Andrew Reslan edited this page Feb 2, 2015 · 3 revisions

In production environments it is common to rotate log files to prevent them from taking too much disk space, and to support log file archival.

By default Sync gateway will write log statements to stderr.

Normally stderr is redirected to a log file by starting Sync Gateway with a command similar to the following:

$ sync_gateway sync_gateway.json 2>> sg_error.log

On linux the logrotate tool can be used to monitor log files and rotate them at fixed time intervals or when they reach a certain size. Below is an example of a logrotate configuration that will rotate the Sync Gateway log file once a day or if it reaches 10M in size.

/home/sync_gateway/logs/* { 
    daily 
    rotate 1 
    size 10M  
    delaycompress 
    compress 
    notifempty 
    missingok 
} 

The log rotation is achieved by renaming the log file with an appended timestamp.

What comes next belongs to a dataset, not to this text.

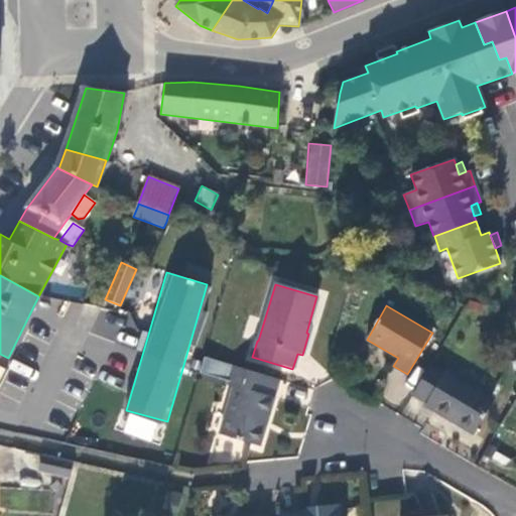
[(233,367),(205,358),(200,374),(228,382),(233,367)]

The idea is that Sync Gateway should recreate the default log file and start writing to it again. The problem is Sync Gateway will follow the renamed file and keep writing to it until Sync gateway is restarted.

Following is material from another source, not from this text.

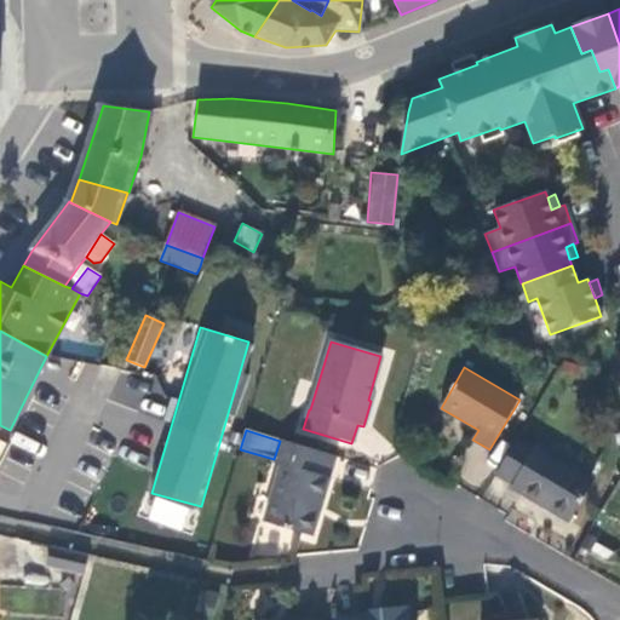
[(517,438),(495,475),(512,484),(511,488),(569,522),(593,481),(535,447),(534,448),(517,438)]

By adding the copy truncate option to the logrotate configuration, the log file will be rotated by making a copy of the log file, and then truncating the file to 0 bytes.

/home/sync_gateway/logs/* { 
    daily 
    rotate 1 
    size 10M
    copytruncate
    delaycompress 
    compress 
    notifempty 
    missingok 
}

But using this approach there is a possibility of loosing log entries between the copy and the truncate, on a busy Sync Gateway instance or when verbose logging is configured the number of lost entries could be large.

In Sync Gateway 1.1.0 a new configuration option has been added that gives Sync Gateway control over the log file rather than relaying on stderr. To use this option call Sync Gateway as follows:

$ sync_gateway -logFilePath=sg_error.log sync_gateway.json 

If the option is not used then the existing stderr logging behaviour is used. When the option is passed Sync Gateway will attempt to open and write to the log file directly.

If a Sync Gateway process is sent the SIGHUP signal it will close the open log file and then reopen it, on linux the SIGHUP signal can be sent using the following command:

$ kill -HUP <SYNC_GATEWAY_PID>

This means Sync Gateway can support the log rotation where the log file is renamed with a timestamp and no log entries will be lost.